▶ [Work instruction]:
Only the lines containing "riesgo" should appear in the answer, copied from the listing below.

▶ [Provided records]:
----
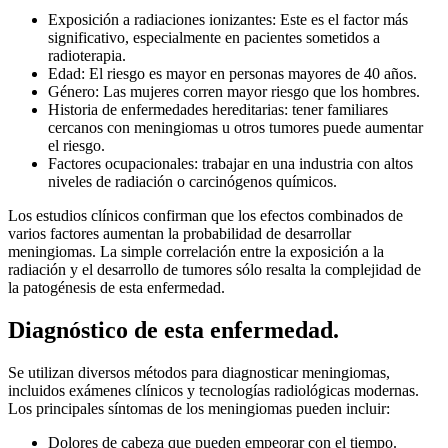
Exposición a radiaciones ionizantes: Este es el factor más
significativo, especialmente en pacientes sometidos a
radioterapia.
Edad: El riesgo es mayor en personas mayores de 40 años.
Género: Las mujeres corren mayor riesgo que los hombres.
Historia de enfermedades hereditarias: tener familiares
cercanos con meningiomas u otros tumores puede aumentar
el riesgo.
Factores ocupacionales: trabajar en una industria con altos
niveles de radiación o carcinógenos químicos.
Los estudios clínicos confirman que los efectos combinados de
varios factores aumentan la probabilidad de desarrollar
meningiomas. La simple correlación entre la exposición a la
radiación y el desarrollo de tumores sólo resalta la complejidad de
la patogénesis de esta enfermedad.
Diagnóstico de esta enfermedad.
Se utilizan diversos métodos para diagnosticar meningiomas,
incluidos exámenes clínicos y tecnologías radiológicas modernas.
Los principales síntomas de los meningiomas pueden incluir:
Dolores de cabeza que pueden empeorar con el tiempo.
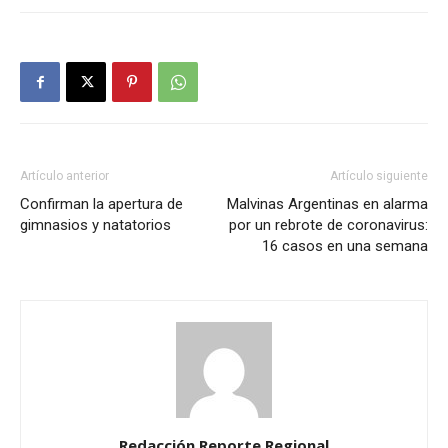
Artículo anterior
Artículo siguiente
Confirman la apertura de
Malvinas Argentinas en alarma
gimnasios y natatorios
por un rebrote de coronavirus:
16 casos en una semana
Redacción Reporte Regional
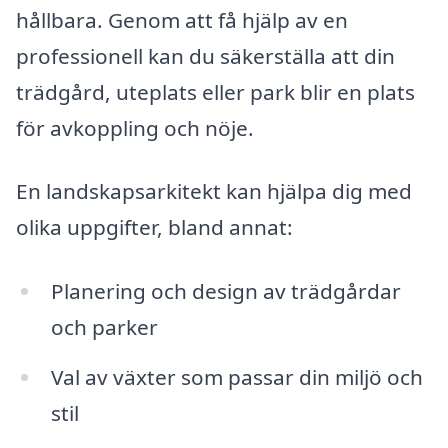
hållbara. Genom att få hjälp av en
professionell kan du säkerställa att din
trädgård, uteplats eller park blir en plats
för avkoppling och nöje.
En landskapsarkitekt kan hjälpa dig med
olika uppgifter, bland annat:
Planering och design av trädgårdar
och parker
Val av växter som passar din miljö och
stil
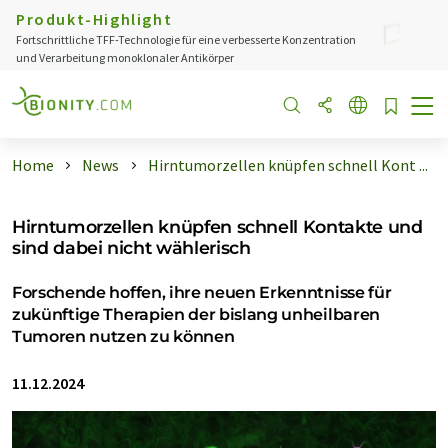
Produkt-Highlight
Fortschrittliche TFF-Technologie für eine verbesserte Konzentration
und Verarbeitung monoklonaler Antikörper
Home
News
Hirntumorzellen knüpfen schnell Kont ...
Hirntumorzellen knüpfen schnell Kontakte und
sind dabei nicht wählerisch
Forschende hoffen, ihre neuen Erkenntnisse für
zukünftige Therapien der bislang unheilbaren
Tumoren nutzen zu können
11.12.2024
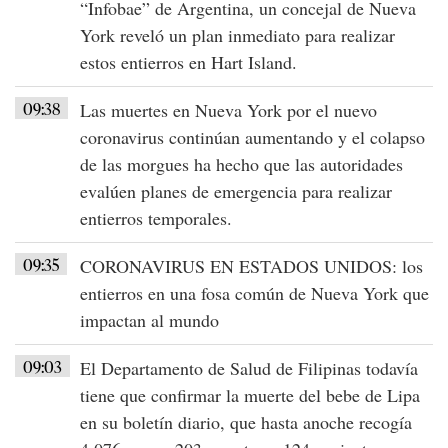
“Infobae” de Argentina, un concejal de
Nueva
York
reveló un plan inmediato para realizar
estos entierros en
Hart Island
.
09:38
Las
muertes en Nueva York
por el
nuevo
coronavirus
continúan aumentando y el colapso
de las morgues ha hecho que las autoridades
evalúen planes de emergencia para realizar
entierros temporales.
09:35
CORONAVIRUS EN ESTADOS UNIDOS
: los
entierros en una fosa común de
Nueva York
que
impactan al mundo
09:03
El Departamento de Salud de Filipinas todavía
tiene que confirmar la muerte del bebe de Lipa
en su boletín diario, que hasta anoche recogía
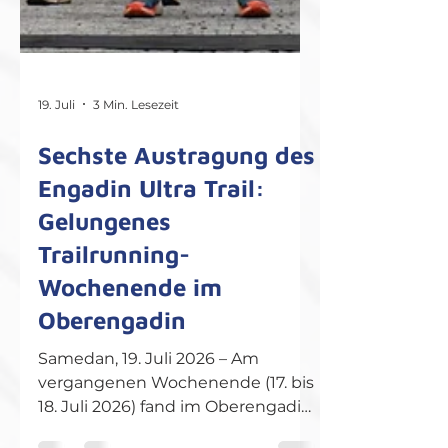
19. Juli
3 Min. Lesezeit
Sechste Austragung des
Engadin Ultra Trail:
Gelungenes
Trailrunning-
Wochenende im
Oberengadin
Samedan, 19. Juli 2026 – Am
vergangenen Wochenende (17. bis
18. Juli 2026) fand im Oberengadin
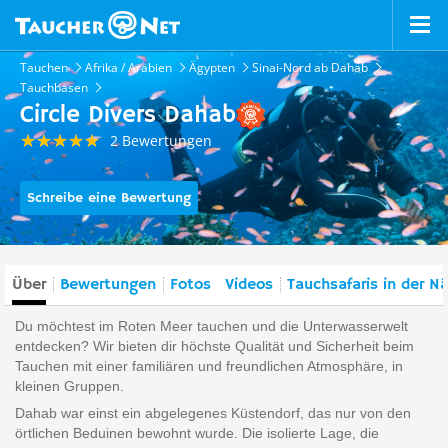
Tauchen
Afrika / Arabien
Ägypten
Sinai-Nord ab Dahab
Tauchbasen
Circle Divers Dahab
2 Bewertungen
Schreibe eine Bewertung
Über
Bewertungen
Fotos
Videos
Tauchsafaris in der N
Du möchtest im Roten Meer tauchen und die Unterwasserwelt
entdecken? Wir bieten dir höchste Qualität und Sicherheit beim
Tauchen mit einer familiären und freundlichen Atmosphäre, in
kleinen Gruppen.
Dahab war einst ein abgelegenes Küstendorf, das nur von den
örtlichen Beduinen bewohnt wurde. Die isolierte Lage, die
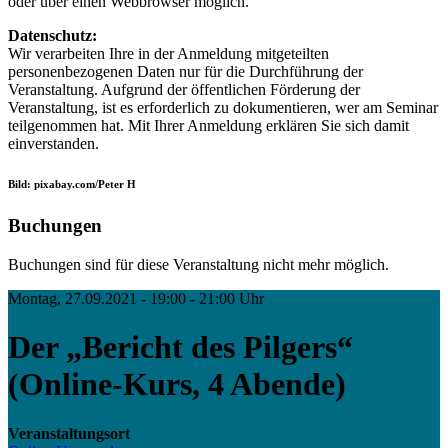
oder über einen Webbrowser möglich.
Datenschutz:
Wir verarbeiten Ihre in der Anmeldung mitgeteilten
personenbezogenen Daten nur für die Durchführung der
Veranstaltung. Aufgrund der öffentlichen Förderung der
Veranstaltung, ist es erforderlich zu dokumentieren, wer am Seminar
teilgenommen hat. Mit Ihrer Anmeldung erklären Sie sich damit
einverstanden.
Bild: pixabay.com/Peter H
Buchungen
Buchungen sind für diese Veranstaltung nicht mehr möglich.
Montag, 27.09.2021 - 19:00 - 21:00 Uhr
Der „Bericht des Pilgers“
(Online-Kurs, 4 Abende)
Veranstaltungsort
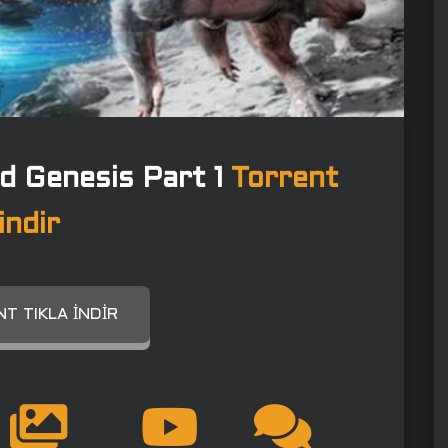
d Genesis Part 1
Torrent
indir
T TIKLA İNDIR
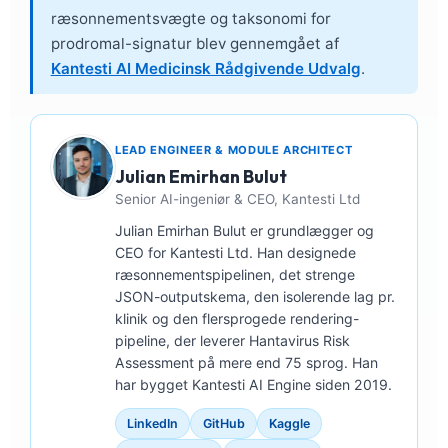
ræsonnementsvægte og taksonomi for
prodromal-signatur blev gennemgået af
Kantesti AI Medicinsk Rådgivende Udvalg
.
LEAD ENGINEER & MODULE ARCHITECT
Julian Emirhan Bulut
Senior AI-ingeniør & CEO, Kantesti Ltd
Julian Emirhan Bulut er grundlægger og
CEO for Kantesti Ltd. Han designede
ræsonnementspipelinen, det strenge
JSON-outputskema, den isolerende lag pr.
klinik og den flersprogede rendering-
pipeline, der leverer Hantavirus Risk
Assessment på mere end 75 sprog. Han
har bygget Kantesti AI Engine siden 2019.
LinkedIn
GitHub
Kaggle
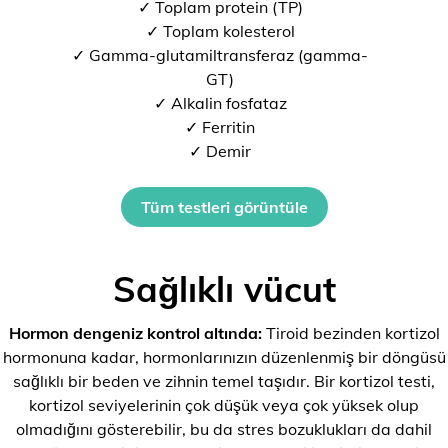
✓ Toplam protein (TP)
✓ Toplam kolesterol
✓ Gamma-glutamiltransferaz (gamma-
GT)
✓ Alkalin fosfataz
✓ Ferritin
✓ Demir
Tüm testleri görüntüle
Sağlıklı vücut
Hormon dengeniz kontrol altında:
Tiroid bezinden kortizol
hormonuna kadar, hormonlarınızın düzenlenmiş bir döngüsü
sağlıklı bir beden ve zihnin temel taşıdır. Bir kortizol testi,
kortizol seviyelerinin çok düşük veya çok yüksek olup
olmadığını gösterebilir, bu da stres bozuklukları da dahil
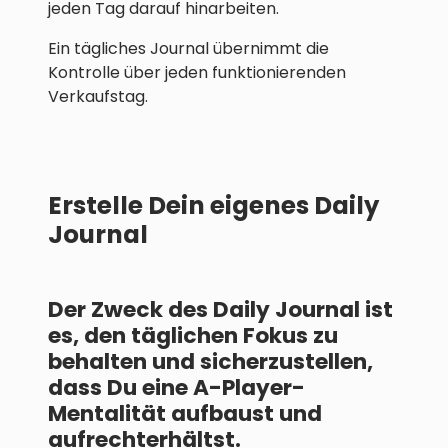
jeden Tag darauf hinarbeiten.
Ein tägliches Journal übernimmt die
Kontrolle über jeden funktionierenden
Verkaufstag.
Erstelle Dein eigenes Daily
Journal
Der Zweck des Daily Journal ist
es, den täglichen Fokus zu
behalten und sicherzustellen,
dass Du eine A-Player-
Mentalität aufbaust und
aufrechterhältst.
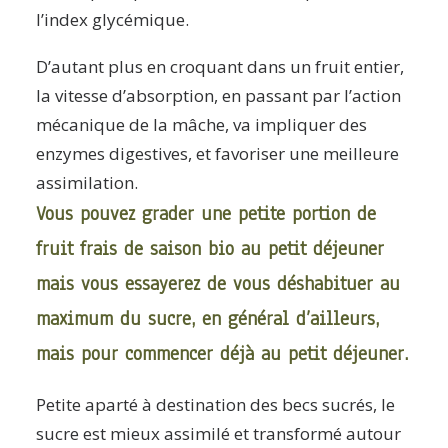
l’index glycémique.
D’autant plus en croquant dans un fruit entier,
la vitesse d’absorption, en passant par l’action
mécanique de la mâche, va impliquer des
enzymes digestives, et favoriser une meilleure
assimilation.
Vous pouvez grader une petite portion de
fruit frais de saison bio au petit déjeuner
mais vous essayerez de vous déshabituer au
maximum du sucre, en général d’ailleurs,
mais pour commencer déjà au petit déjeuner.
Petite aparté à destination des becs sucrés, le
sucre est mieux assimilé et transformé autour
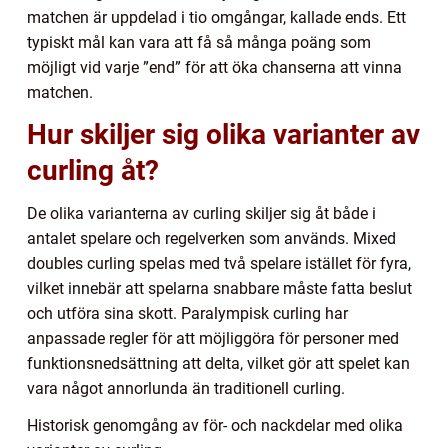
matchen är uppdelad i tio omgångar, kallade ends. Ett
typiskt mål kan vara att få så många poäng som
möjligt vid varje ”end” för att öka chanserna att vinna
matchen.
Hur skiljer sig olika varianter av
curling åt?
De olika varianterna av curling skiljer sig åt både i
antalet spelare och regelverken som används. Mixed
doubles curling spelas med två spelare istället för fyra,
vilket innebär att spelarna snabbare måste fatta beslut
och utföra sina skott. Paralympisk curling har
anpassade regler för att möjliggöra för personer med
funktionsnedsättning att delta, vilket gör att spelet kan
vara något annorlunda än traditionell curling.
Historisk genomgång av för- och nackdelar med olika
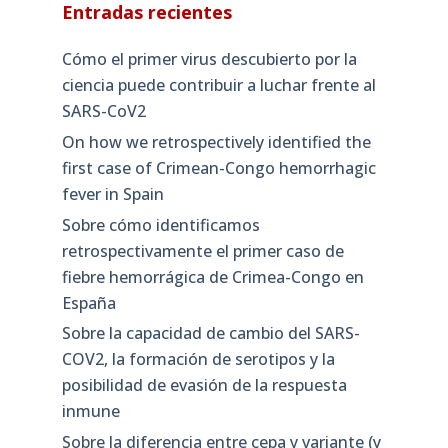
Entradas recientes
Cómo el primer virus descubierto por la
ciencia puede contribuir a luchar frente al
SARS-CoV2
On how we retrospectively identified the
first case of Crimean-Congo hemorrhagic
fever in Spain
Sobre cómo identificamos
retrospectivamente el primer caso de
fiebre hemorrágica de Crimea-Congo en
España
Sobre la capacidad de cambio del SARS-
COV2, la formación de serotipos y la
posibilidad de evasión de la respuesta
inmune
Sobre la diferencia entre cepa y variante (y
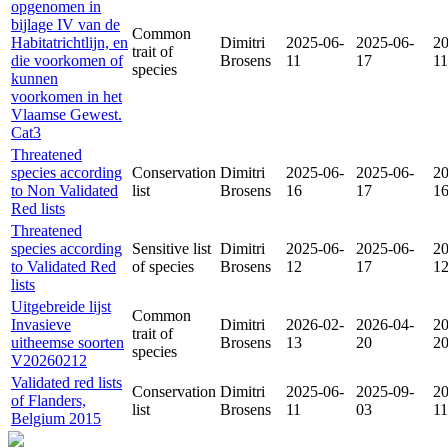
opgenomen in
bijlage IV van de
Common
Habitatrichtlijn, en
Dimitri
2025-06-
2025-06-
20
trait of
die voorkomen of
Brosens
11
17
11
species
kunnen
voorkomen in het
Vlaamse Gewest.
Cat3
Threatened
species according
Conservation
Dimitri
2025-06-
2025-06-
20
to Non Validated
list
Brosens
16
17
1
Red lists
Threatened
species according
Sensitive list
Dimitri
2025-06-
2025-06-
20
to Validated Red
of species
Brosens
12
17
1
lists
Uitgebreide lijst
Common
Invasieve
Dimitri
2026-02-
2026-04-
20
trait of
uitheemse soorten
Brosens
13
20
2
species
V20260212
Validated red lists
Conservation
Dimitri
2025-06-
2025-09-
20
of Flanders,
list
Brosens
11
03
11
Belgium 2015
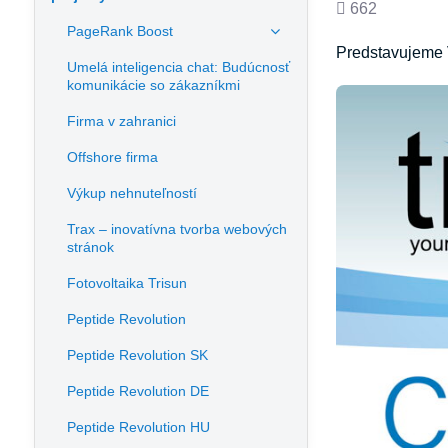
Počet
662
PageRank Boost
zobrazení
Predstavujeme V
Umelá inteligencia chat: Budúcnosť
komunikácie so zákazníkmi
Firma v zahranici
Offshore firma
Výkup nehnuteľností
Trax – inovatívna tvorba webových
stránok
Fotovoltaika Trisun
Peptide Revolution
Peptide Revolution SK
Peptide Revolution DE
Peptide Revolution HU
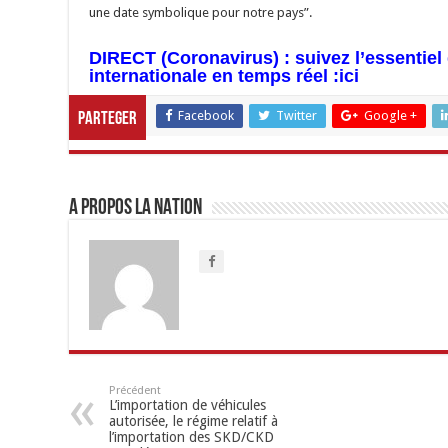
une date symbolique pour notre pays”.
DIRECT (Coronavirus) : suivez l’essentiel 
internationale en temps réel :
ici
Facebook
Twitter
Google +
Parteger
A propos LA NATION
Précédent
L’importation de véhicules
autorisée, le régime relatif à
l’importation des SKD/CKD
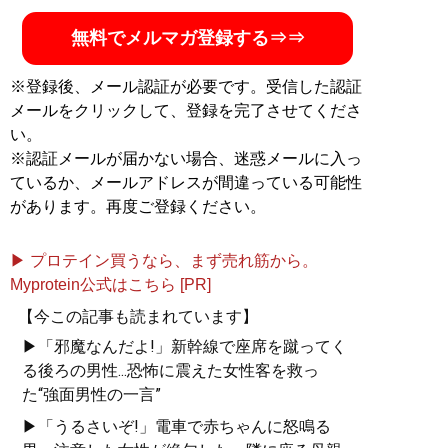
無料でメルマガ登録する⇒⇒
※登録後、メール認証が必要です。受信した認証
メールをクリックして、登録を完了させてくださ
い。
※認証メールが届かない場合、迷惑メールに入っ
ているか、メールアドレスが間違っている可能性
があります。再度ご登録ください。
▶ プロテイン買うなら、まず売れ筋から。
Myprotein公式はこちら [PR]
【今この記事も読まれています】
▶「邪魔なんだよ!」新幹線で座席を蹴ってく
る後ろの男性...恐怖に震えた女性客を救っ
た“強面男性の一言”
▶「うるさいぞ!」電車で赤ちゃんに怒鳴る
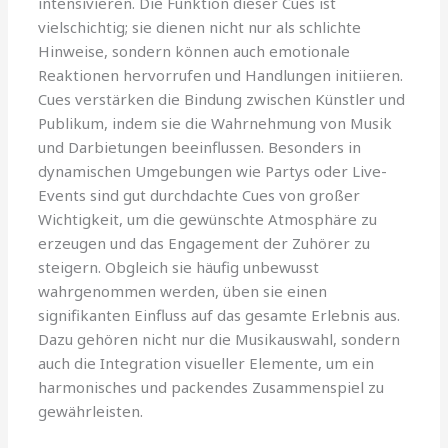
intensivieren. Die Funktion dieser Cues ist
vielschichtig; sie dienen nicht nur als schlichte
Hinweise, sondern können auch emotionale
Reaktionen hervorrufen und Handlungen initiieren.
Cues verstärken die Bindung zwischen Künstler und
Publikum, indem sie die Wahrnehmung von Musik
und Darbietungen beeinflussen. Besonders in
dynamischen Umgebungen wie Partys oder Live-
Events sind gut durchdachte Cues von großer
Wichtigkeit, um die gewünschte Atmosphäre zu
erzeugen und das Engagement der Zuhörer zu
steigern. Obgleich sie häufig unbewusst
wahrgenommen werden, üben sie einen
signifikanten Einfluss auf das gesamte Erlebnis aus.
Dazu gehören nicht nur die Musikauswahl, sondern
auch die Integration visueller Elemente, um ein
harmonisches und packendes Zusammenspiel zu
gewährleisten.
----
▶ [Your solution]:
Edad: El riesgo es mayor en personas mayores de 40 años.
Género: Las mujeres corren mayor riesgo que los hombres.
el riesgo.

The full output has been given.